La carrure aussi forte que ses convictions, Alexandre Gibault rêve de devenir agriculteur depuis qu’il est tout petit. Mais s’il a été élevé sur une ferme du Pays basque, ses parents ne sont pas issus du milieu agricole. « Forcément, c’est plus dur pour nous qui ne venons pas du milieu. Mais, moi, j’ai quand même eu de la chance. »

Une rencontre, il y a quelques années, a fait basculer sa vie : « Un agriculteur très sympa de l’Oise m’a pris sous son aile. Il m’a appris le métier des vaches à viande, il est spécialisé en charolaises. Mais, désormais, il s’apprête à partir à la retraite. » Depuis trois ans, ils préparent ensemble la transmission de l’exploitation. « Anticiper, c’est très important. Il faut se préparer longtemps à l’avance », rappelle au passage Alexandre, dont la date d’installation a été fixée au 1er janvier 2018.

« Les cours de la viande doivent remonter »

Seulement, malgré toutes les précautions prises, entre les deux parties, ça n’a pas suffi : « La banque m’a annoncé il y a deux jours qu’elle refusait ma demande de prêt. Et mon installation est aujourd’hui compromise. » En cause : la surface de son exploitation, selon lui. « On fait de la polyculture-élevage sur 72 hectares. Aujourd’hui, le plus gros poste du revenu émane de l’élevage. Mais s’il me permet de dégager un salaire, c’est à peine un Smic : environ 750 euros par mois. Ça n’est pas suffisant pour la banque… Pour moi non plus. Mais pour pouvoir m’installer, j’aurais besoin que les cours de la viande remontent. »

La rentabilité en jeu

« Trop de risque ! », lui a en effet rétorqué sa banque. « Mais moi, je n’ai pas le choix ; je vais malheureusement demander à une autre. Les banques n’ont plus confiance. Pourtant, il faut bien nous aider. Le pire est que le problème, ce n’est pas le coût, puisque mon cédant me transmet notamment ses terres bien en deçà du prix moyen à l’hectare de la région… Non, le problème, c’est le risque. »

 

 

L’AVIS DU CENTRE DE GESTION

Philippe Mahieux, du CER France 60. © R. Aries/GFA

Il est plus compliqué d’avoir des prêts aujourd’hui, parce que les montants de cession des exploitations ont augmenté. Sur la région où une forte demande existe, les prix de cession du foncier notamment, autrefois à 5 000 €/ha, tournent plutôt autour de 8 000-10 000 €/ha. Cela nécessite de fait de l’autofinancement. Car les prêts bancaires sont, quant à eux, restés au même niveau globalement. Le problème est là.

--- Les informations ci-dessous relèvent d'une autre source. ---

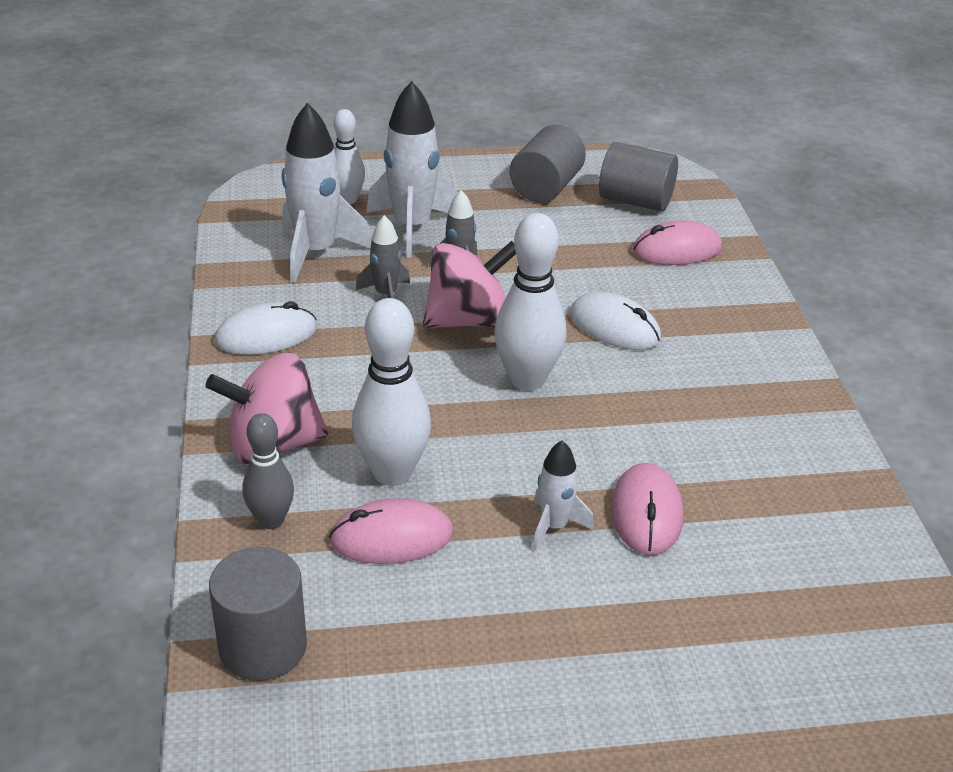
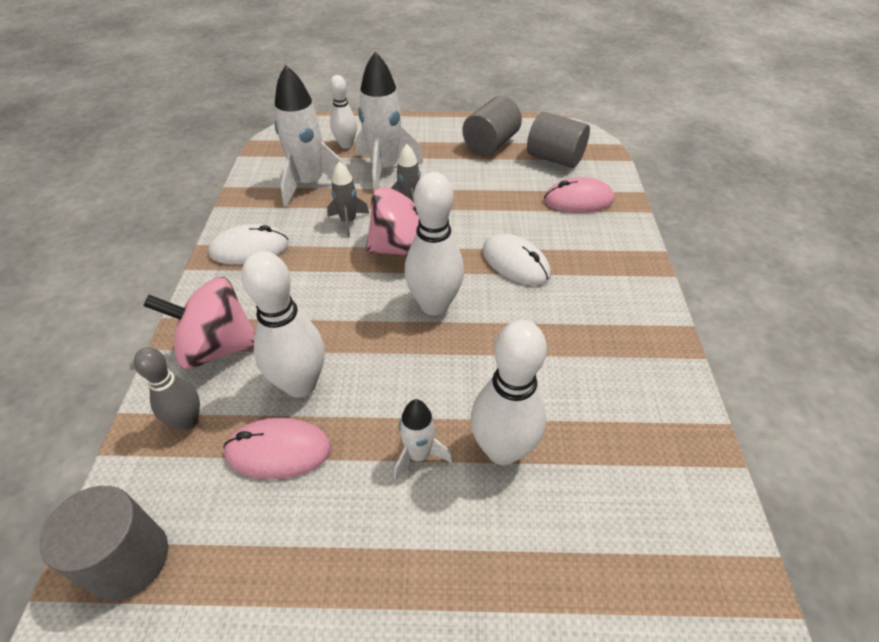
camera: 10 degrees right, 10 degrees up
(646, 513) = (502, 450): pink mouse -> white bowling pin

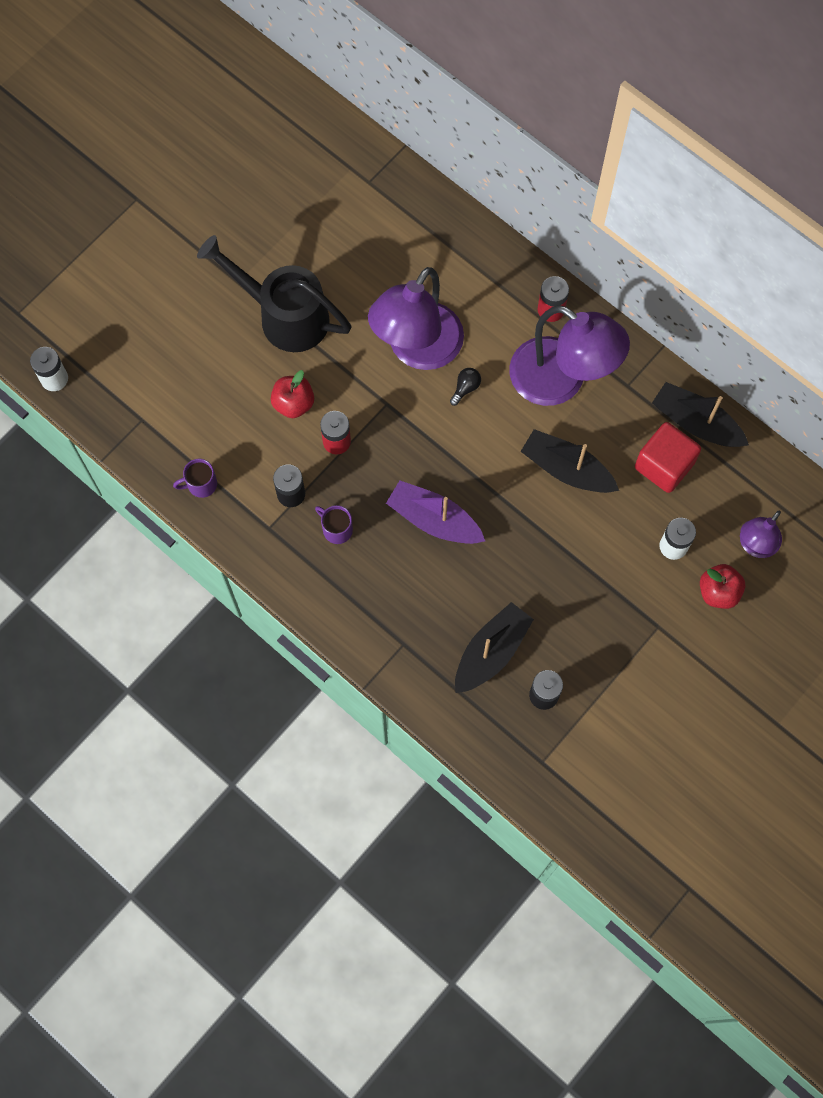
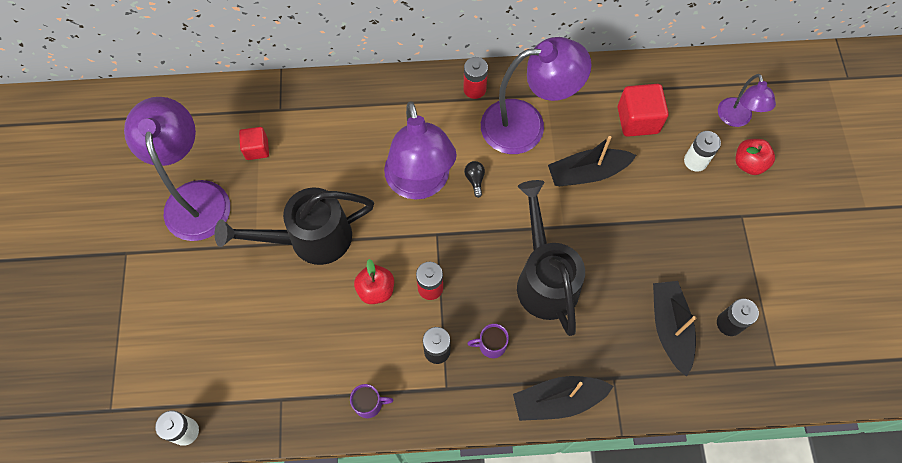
camera: 45 degrees left, 5 degrees down
(201, 484) = (369, 404): purple mug -> purple mug turned 120 degrees counterclockwise
(230, 199) = (196, 197): none -> purple lamp
(316, 201) = (257, 149): none -> red cube
(434, 520) = (545, 279): purple boat -> black watering can
(696, 423) = (627, 80): black boat -> black boat (558, 400)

Quand le prix n’est pas en jeu, l’étude économique est déterminante. Quand un plan d’entreprise ne garantit pas un revenu, les banques ont besoin de plus garanties, elles demandent aux jeunes plus d’autofinancement. Et si le projet n’est pas suffisamment viable, le jeune doit regarder s’il n’existe pas un moyen de faire autrement, par exemple de créer une autre activité… S’il fait de la viande, passe-t-il en direct ? etc. La question est : quelle valeur est-il possible d’ajouter ? Il faut rendre son projet viable.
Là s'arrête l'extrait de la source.